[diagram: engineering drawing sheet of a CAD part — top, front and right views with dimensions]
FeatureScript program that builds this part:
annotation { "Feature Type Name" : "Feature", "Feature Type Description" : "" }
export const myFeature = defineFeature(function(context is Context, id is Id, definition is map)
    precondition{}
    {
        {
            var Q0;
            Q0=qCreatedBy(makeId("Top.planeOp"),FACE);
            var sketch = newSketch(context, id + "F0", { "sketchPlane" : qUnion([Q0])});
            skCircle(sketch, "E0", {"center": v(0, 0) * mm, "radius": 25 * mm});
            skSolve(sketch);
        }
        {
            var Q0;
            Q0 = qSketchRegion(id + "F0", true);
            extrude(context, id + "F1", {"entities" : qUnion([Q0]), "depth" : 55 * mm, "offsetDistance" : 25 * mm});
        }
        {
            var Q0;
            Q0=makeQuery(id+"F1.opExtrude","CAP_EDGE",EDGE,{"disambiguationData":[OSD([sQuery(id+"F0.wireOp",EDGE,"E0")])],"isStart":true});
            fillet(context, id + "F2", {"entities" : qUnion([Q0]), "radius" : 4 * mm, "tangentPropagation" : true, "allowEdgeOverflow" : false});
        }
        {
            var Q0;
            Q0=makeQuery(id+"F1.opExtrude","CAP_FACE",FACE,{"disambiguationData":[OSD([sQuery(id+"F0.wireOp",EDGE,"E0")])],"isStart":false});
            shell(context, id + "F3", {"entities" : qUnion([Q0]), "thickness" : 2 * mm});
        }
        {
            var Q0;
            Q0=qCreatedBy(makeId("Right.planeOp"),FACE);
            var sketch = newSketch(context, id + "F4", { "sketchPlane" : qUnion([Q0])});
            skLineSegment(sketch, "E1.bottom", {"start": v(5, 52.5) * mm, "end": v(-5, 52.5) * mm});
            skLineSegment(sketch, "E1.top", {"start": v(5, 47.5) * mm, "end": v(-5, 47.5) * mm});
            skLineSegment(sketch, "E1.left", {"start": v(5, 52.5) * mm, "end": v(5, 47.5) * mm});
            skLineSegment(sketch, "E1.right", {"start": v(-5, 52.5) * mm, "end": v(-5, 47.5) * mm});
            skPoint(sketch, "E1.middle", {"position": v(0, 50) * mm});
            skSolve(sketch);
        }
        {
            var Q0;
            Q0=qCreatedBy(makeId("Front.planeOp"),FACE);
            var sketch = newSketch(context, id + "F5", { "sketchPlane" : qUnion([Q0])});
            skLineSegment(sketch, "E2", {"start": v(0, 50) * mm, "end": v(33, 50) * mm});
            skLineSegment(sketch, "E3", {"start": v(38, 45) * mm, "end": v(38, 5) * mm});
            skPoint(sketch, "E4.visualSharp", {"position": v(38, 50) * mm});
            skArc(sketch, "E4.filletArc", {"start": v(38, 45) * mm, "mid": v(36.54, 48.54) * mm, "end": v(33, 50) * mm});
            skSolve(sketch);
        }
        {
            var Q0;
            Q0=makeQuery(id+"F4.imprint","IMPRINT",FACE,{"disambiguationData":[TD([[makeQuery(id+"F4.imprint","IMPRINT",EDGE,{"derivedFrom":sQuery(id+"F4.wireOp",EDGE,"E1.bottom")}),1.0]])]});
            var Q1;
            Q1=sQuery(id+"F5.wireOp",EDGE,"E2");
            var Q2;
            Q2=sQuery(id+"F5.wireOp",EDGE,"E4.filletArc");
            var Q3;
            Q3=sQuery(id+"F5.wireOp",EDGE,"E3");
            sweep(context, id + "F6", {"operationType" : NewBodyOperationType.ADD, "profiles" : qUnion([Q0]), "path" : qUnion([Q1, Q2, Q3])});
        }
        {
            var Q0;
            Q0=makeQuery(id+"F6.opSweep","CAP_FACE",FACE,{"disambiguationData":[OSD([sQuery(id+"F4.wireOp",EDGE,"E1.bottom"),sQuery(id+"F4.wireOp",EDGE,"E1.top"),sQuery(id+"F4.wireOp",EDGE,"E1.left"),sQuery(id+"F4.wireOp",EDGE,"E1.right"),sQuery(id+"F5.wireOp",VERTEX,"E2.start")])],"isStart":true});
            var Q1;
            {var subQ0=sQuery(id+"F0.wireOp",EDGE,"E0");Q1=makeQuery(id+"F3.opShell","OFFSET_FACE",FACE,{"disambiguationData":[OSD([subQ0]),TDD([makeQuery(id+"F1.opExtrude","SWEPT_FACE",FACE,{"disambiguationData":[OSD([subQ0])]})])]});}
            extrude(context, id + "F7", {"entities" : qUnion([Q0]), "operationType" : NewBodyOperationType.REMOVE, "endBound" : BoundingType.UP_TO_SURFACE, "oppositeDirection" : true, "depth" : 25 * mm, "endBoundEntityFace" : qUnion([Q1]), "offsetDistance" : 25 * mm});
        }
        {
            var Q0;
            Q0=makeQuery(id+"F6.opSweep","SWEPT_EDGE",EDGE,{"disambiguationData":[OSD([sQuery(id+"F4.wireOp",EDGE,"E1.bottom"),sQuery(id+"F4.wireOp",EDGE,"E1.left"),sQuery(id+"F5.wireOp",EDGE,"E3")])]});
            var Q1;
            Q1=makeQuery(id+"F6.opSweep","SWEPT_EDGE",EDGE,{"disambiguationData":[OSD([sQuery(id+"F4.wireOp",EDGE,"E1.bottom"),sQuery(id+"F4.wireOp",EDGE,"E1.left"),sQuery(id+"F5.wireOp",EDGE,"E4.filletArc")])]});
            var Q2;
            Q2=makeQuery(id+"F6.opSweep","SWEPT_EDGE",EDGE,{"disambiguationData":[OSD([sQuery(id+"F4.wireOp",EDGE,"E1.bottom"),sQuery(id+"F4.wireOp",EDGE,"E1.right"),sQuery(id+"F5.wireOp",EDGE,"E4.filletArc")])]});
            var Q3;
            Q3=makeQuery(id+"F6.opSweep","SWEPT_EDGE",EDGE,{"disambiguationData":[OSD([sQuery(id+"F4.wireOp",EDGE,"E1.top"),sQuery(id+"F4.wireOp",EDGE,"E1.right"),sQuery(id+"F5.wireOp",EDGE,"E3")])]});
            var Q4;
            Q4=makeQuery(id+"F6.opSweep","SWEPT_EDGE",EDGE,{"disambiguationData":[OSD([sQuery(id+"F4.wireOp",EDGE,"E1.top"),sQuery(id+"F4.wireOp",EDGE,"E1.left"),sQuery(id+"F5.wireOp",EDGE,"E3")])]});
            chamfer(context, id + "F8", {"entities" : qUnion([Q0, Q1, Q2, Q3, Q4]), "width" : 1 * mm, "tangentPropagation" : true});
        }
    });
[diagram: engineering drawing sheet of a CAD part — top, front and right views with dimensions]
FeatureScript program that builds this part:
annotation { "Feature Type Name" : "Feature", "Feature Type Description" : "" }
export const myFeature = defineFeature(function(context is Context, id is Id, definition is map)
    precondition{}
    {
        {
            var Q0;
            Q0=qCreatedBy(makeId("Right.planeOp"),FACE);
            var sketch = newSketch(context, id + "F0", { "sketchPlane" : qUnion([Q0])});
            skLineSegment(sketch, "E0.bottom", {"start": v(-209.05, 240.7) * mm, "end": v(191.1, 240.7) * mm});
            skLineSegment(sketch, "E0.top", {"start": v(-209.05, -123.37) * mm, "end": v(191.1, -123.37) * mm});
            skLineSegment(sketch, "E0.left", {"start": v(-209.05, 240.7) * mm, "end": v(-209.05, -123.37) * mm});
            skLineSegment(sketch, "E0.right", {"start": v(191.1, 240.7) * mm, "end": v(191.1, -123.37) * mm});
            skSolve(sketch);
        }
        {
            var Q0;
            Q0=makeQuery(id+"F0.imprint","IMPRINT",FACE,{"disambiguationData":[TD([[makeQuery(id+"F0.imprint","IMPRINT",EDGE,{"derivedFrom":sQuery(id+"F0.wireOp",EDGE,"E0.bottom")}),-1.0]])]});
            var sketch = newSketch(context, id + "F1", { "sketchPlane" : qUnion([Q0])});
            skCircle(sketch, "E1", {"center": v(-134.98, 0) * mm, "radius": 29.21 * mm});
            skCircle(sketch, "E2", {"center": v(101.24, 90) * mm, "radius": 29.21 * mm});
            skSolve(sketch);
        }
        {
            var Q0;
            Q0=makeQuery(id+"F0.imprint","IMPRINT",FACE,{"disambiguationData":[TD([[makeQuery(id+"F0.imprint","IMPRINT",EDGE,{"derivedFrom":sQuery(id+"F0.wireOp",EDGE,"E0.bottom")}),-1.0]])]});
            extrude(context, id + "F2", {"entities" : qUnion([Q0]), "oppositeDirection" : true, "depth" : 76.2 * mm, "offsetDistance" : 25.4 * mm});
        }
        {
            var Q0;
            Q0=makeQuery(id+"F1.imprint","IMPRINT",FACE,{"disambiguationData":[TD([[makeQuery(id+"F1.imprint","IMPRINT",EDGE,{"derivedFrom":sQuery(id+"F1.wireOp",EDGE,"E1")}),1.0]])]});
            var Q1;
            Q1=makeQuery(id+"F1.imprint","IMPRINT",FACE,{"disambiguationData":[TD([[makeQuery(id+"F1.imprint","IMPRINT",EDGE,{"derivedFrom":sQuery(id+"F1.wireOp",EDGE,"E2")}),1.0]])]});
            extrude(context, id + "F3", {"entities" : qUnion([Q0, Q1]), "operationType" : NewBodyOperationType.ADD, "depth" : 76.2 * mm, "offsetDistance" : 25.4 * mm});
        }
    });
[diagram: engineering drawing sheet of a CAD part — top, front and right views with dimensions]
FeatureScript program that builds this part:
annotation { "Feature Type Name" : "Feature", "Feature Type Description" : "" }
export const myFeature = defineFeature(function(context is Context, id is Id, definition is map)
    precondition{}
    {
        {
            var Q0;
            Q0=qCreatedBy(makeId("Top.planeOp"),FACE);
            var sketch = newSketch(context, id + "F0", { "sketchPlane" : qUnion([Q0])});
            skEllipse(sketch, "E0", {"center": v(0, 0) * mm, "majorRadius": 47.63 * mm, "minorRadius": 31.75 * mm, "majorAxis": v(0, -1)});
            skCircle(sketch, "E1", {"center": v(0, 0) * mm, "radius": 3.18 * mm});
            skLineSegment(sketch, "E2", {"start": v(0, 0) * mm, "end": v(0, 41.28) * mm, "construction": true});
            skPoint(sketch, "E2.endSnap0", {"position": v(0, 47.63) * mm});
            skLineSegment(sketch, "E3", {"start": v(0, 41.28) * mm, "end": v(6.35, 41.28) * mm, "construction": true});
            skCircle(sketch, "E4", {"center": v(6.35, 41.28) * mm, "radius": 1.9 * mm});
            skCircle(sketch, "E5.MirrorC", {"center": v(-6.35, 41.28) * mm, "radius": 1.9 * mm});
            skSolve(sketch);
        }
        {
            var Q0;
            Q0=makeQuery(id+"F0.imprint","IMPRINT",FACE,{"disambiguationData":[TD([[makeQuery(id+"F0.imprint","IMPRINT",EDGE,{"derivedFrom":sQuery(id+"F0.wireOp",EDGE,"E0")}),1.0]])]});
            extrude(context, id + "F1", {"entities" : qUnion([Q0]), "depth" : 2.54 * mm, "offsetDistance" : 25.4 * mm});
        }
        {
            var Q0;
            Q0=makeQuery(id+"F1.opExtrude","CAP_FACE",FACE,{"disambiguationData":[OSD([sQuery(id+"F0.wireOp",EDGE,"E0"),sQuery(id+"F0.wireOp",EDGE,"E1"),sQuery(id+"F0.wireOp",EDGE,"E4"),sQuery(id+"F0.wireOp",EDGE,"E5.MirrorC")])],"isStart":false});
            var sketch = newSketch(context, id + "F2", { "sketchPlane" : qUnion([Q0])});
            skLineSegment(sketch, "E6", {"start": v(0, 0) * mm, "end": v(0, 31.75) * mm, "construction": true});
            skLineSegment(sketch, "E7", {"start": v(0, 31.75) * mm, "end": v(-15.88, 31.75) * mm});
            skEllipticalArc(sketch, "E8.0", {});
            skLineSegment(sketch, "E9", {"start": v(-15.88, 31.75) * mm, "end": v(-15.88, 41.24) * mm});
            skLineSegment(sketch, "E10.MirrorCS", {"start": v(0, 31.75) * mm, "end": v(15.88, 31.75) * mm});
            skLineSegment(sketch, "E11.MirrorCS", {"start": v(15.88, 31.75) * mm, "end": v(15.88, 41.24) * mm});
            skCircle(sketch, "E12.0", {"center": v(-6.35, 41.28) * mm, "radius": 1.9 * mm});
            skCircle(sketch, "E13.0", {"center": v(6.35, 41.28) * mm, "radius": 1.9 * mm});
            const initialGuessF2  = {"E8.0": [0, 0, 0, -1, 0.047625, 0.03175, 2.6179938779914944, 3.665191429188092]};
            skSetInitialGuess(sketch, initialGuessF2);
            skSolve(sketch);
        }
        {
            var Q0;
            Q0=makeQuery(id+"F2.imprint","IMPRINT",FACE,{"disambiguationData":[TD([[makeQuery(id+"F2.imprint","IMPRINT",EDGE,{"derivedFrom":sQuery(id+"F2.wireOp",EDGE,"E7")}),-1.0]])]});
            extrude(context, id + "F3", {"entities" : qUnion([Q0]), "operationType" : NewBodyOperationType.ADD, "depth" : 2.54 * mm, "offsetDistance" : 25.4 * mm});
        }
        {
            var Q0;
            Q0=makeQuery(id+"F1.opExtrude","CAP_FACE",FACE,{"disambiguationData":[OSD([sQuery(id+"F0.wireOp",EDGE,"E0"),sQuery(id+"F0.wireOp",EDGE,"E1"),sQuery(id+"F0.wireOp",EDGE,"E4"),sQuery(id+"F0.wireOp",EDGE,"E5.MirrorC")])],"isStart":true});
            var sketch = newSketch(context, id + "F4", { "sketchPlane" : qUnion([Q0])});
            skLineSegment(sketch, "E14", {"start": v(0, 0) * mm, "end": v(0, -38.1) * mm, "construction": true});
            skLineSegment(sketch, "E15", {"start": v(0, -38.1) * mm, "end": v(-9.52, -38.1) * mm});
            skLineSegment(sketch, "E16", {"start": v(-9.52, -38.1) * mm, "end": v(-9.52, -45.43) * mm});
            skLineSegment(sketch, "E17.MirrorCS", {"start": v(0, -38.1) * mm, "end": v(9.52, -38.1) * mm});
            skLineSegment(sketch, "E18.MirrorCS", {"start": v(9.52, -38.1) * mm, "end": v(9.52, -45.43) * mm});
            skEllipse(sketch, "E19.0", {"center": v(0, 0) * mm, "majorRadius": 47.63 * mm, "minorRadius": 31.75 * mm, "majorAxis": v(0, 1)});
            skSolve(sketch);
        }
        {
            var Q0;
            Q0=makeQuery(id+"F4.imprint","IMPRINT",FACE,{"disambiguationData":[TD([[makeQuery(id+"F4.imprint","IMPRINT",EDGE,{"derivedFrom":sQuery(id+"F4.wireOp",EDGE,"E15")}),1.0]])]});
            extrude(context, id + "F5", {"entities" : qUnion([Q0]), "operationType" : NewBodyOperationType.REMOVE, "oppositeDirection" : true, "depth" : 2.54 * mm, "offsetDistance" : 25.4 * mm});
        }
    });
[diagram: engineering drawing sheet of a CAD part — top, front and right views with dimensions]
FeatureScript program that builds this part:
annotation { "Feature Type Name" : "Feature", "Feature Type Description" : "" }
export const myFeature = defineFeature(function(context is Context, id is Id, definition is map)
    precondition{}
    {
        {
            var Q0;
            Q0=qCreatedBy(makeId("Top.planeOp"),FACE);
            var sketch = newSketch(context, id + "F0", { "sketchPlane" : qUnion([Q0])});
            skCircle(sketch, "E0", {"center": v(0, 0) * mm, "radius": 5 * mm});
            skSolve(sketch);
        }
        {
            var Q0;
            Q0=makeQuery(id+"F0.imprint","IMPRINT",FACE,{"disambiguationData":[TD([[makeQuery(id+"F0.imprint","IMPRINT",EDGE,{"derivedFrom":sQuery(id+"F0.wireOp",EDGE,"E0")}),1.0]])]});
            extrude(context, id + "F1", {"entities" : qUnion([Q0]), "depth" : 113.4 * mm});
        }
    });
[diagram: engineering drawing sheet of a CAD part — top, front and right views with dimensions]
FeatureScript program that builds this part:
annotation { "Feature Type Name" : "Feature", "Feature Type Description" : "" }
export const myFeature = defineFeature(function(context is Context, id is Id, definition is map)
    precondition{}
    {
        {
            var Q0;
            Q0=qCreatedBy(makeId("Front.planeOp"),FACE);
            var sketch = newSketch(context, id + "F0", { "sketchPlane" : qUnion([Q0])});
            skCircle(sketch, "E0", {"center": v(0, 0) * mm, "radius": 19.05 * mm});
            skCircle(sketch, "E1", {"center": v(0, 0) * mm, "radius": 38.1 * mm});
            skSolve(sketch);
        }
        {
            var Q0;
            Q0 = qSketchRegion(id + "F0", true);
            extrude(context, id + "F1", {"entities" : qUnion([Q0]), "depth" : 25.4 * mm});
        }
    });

◆ **YOUR INSTRUCTIONS**: Count the lines of the listing above that contain the string "construction" and reply with only that number.

◆ **EXERCISE ANSWER**: 4